The forest beyond the boundaries of Nolwen projected itself onto the surface of the air like a forced memory. Not a clear vision, but fragments: footsteps that left no marks, misaligned shadows, the same ill-fitted presence she had felt the day before — only now undone.

Not dead.

Rejected.

Forced out of reality with enough strength to leave scars on the Other Side.

A chill ran up Max's spine.

— You… went out alone.

The spirit tilted its head.

Not in denial.

In confirmation.

— I didn't ask for this — she said, firmer now. — You can't decide for me.

The reflection drew closer.

And, for the first time since it had appeared, Max felt something new coming from it: fear. Not for itself — but for her. An ancient, instinctive, almost parental fear. The kind of fear that ignores rules when the threat comes too close.

Photarok touched the surface of its own chest.

And then touched hers.

The message came as a raw certainty, without language:

They learned how to look for you while you sleep.

Max stepped back.

— Who?

The answer was not a single image, but a fragmented concept: observers, collectors, entities that did not cross fissures — they followed traces. And Photarok, by existing within her, left a trail impossible to erase.
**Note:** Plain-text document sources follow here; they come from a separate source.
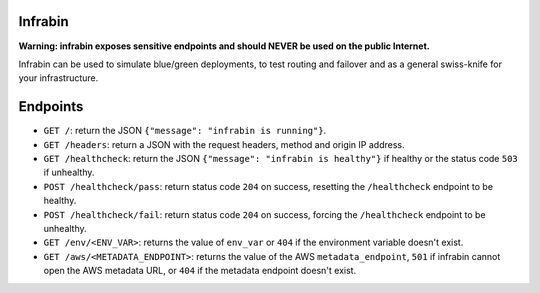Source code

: .. image:: https://travis-ci.org/devopshq/youtrack.svg?branch=master
    :target: https://travis-ci.org/devopshq/youtrack

Infrabin
===============
**Warning: infrabin exposes sensitive endpoints and should NEVER be used on the public Internet.**


Infrabin can be used to simulate blue/green deployments, to test routing and failover and as a general swiss-knife for your infrastructure.

Endpoints
=========
* ``GET /``: return the JSON ``{"message": "infrabin is running"}``.
* ``GET /headers``: return a JSON with the request headers, method and origin IP address.
* ``GET /healthcheck``: return the JSON ``{"message": "infrabin is healthy"}`` if healthy or the status code ``503`` if unhealthy.
* ``POST /healthcheck/pass``: return status code ``204`` on success, resetting the ``/healthcheck`` endpoint to be healthy.
* ``POST /healthcheck/fail``: return status code ``204`` on success, forcing the ``/healthcheck`` endpoint to be unhealthy.
* ``GET /env/<ENV_VAR>``: returns the value of ``env_var`` or ``404`` if the environment variable doesn't exist.
* ``GET /aws/<METADATA_ENDPOINT>``: returns the value of the AWS ``metadata_endpoint``, ``501`` if infrabin cannot open the AWS metadata URL, or ``404`` if the metadata endpoint doesn't exist.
She closed her eyes for a moment.

When she opened them, the panther of shadows was seated at the edge of the clearing, motionless like a living statue. Elowen was not there physically — Max knew that now. But the spirit was. Vigilant. Aligned.

Two guardians.

Two distinct natures.

And she… at the center.

— So that's it — Max whispered. — I'm not alone. But I'm not hidden either.

Photarok nodded.

She took a deep breath.

For the first time since awakening into this second life, Max did not wish to turn back. Did not wish to ignore it. Did not wish to pretend that all of this was bigger than her.

— Next time — she said, meeting the reflection's gaze — you don't act alone.

The spirit hesitated.

An eternal microsecond.

And then agreed.

But somewhere, far away in the Other World, something had felt the shove.

Something had been wounded not in body, but in pride.

And now…

it would no longer observe from a distance.